[GIVEN PASSAGE — start]
Recently I wanted to use PostSharp for some simplistic lazy loading, but ended up hitting a couple of problems along the way. It all started very well – I defined an OnFieldAccessAttribute, removed the field in GetOptions() and overrided OnGetValue() to lazily create the type. My creation code was something like the following:
public override void OnGetValue(FieldAccessEventArgs eventArgs)
{
if (eventArgs.StoredFieldValue == null)
eventArgs.StoredFieldValue = Activator.CreateInstance(eventArgs.DeclaringType, args);
eventArgs.ExposedFieldValue = eventArgs.StoredFieldValue;
}
Big mistake. For an uninitialized field, the declaring type is null. This means that it’s impossible to apply a [LazyLoad] attribute, since the aspect is clueless about the type of object to lazily load. The solution – passing the type :( Here it is:
[Serializable]
class LazyLoad : OnFieldAccessAspect
{
private readonly Type type;
private readonly object[] args;
public LazyLoad(Type type, params object[] arguments)
{
this.type = type;
args = arguments;
}
public override OnFieldAccessAspectOptions GetOptions()
[GIVEN PASSAGE — finish]
### EXERCISE REQUIREMENTS
**A.** Answer these from the PostSharp lazy-loading post above:
(i) Which method was overridden to create the type lazily?
(ii) What is the declaring type for an uninitialized field?
(iii) What two private readonly fields does the LazyLoad class declare?
**B.** Pick up the PostSharp lazy-loading post where it stops and write the next part.
[EXCERPTED DATA — start]
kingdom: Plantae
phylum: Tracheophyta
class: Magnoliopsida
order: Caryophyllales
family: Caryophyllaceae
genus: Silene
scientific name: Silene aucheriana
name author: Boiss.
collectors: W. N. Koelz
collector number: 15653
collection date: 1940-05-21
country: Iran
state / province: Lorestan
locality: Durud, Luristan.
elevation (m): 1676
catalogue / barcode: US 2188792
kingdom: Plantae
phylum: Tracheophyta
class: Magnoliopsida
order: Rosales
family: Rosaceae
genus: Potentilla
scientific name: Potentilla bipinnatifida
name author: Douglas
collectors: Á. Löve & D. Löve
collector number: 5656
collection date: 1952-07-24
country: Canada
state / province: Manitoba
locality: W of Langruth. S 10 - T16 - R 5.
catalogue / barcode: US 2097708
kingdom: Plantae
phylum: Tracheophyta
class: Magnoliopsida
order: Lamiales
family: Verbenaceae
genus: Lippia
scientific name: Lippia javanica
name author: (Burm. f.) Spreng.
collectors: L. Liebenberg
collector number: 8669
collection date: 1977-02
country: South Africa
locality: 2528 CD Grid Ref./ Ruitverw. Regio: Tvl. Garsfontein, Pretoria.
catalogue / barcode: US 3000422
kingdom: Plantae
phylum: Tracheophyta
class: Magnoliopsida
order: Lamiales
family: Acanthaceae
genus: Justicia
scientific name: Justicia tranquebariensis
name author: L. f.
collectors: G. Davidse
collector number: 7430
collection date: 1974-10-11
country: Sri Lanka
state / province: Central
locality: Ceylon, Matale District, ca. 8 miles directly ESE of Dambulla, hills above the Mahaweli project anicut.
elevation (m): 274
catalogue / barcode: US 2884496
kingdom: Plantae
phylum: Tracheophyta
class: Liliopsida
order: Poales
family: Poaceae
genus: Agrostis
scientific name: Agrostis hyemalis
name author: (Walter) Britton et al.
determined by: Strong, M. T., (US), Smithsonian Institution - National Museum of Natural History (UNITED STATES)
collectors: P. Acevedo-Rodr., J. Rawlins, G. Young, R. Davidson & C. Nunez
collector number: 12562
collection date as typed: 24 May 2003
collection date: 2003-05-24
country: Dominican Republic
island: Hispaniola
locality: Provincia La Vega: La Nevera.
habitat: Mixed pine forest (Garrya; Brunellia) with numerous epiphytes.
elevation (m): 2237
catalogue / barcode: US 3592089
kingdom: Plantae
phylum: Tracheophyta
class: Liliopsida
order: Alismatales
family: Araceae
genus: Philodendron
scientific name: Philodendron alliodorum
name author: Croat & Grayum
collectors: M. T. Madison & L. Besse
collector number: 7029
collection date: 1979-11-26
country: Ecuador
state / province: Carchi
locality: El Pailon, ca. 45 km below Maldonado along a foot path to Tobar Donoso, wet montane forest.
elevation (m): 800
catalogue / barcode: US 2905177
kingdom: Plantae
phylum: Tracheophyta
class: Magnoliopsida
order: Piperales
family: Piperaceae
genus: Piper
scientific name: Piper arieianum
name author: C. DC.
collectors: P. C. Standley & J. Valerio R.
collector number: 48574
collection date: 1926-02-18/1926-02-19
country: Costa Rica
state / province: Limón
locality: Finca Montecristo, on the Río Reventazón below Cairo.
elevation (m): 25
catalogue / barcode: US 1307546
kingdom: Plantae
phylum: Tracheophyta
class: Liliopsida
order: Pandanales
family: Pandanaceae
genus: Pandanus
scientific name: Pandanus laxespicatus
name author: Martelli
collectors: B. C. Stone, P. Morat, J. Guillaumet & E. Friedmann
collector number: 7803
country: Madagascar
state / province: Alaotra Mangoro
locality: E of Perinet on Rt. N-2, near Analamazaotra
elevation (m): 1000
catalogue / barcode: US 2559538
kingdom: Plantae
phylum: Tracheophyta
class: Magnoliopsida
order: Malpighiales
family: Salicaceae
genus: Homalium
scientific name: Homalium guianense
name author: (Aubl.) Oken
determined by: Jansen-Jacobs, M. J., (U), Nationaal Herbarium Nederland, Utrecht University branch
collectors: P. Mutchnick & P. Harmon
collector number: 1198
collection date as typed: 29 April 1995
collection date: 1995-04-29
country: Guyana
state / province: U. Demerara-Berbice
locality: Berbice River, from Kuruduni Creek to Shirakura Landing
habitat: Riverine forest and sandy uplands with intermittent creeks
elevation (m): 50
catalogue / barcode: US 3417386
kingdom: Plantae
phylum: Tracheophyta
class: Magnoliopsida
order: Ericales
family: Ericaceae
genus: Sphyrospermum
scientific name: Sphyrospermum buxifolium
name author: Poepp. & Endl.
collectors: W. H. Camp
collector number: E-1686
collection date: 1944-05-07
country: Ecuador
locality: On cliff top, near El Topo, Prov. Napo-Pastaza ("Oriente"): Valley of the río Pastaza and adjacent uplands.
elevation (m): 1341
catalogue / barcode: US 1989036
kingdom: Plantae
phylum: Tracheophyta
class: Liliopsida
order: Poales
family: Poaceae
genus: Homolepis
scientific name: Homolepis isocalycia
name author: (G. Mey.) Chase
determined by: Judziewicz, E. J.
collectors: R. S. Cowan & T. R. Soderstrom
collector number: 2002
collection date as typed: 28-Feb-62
[EXCERPTED DATA — finish]
### ANSWERS BY ITEM
**A.**
(i) OnGetValue()
(ii) null
(iii) type (a Type) and args (an object[])

**B.**
{
return OnFieldAccessAspectOptions.RemoveFieldStorage;
}
public override void OnGetValue(FieldAccessEventArgs eventArgs)
{
if (eventArgs.StoredFieldValue == null)
eventArgs.StoredFieldValue = Activator.CreateInstance(type, args);
eventArgs.ExposedFieldValue = eventArgs.StoredFieldValue;
}
}
This takes care of both the type to create and the arguments, so it can be used as follows:
class B
{
public B()
{
}
[LazyLoad(typeof(A))]
public A A;
}
You don’t want to know what happend if A is a value type – really, you don’t. But the above code works, and lazy-loads the A variable only when accessed. So far so good, right? Well, yes, except there is a problem: sometimes I want to lazy-load a member, passing this into the constructor. I could make this super-complicated by overloading aspect constructors, but I decided to create a new aspect instead:
[Serializable]
class LazyLoadWithThis : OnFieldAccessAspect
{
private readonly Type type;
public LazyLoadWithThis(Type type)
{
this.type = type;
}
public override OnFieldAccessAspectOptions GetOptions()
{
return OnFieldAccessAspectOptions.RemoveFieldStorage;
}
public override void OnGetValue(FieldAccessEventArgs eventArgs)
{
if (eventArgs.StoredFieldValue == null)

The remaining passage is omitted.